Shares of the burrito chain fell for a fifth day after it was hit by a fresh wave of damaging reports, dragging the stock down to its lowest level since 2013. The number of people who claim to have been sickened by Chipotle location in Virginia has now climbed above 130. And in Texas, customers complained to local news about rodents dropping from the ceiling of a restaurant.
The negative headlines have tarred what was supposed to be a marketing coup for the Denver-based company. It rolled out a new campaign on Wednesday featuring RZA of the Wu-Tang Clan, aiming to tout the quality of the chain’s ingredients.
Instead, investors have focused on the mounting number of suspected norovirus cases. The outbreak first came to light after Chipotle closed a location in Sterling, Virginia, on Monday, citing a “small number” of illnesses. But the tally has climbed higher. Patrick Quade, who runs the website Iwaspoisoned.com, said that 137 people have reported getting sick after visiting that Chipotle.
The company reopened the restaurant on Wednesday after it was sanitized.
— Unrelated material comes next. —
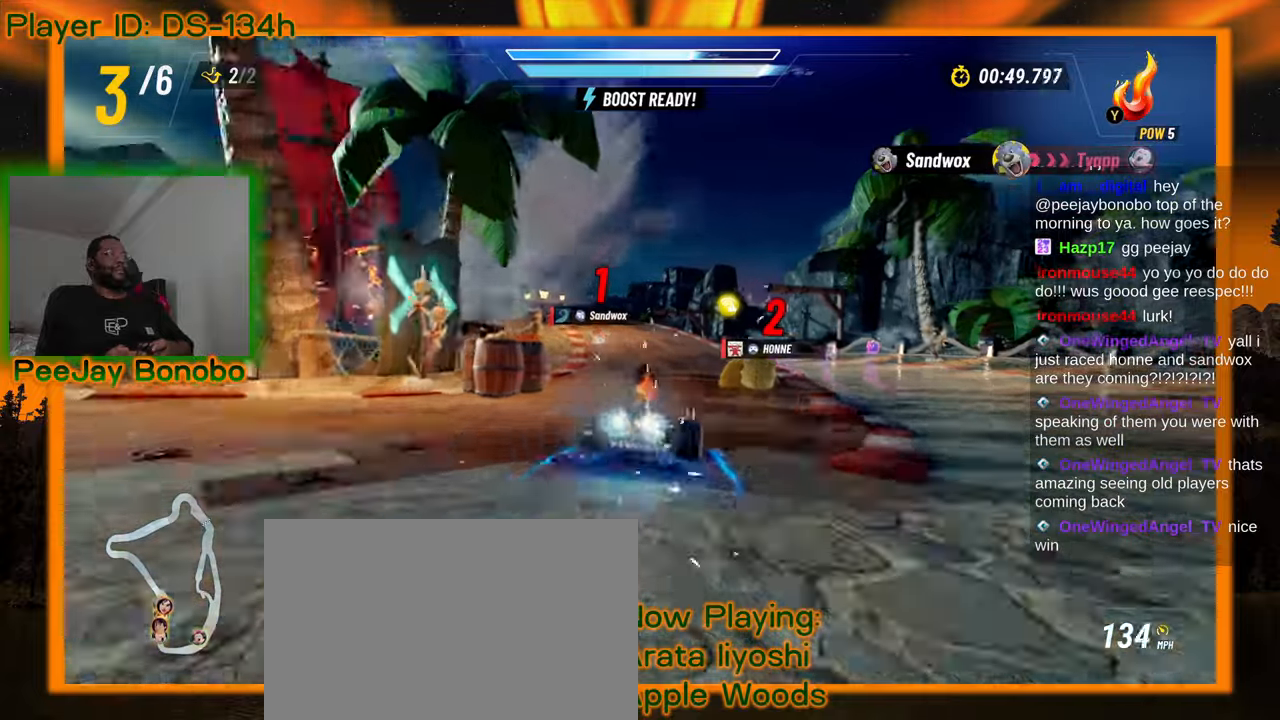
{"dt_ms": 500, "buttons": [], "left_stick": "right"}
In response to the incident, Chief Executive Officer Steve Ells pointed to the steps Chipotle has taken to safeguard customers’ health, including hiring a food-safety director and updating its protocols.
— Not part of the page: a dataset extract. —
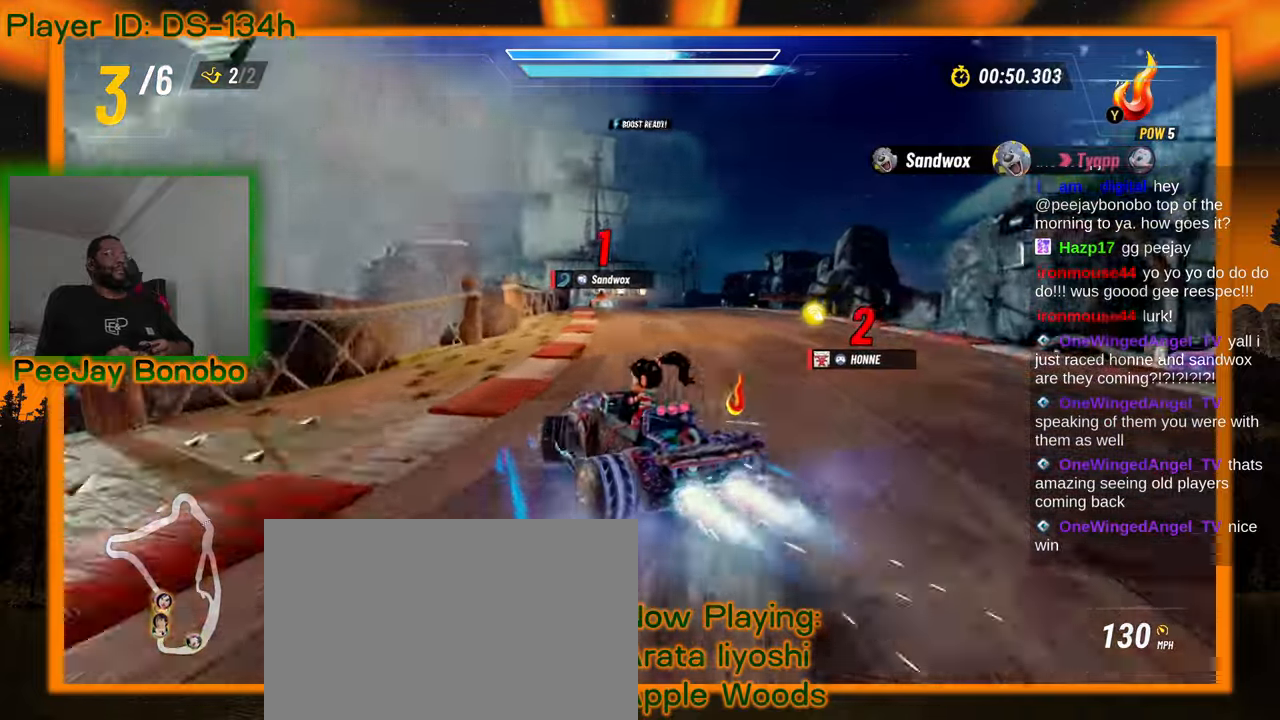
{"dt_ms": 500, "buttons": [], "left_stick": "right", "events": []}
Chris Arnold, a spokesman for Chipotle, also noted that the Iwaspoisoned site may not be the most accurate way to measure the scope of an outbreak.
“The site relies on user-generated data, and there is no medical or clinical verification for that,” he said.
The Loudoun County Health Department, which is investigating the matter, said on Thursday that it had identified about 60 people who fell ill after eating at the Chipotle in Sterling. One of the customers has tested positive for norovirus, said David Goodfriend, director of the agency.
Norovirus outbreaks aren’t uncommon, with about 20 million Americans getting stricken by the virus each year. But Chipotle is under heavy scrutiny after a series out of E. coli and norovirus outbreaks tarnished the chain’s reputation in 2015. That history has put a harsh glare on each subsequent health incident.
The stock fell 4.5 percent to $356.05 on Thursday, extending a streak of declines that began last Friday. The rout has erased Chipotle’s gains for the year.
In Dallas, customers told the local NBC affiliate that rodents fell from the ceiling of a Chipotle restaurant on Tuesday. Video of the mice skittering across the floor was posted, kicking off another wave of negative publicity.
Arnold blamed the incident on mice getting inside through a structural gap in the building. He called the situation an “extremely isolated incident.”
“Management immediately removed them and the gap has been repaired,” Arnold said. “We’ve been in touch with our guests to offer our sincere apologies.”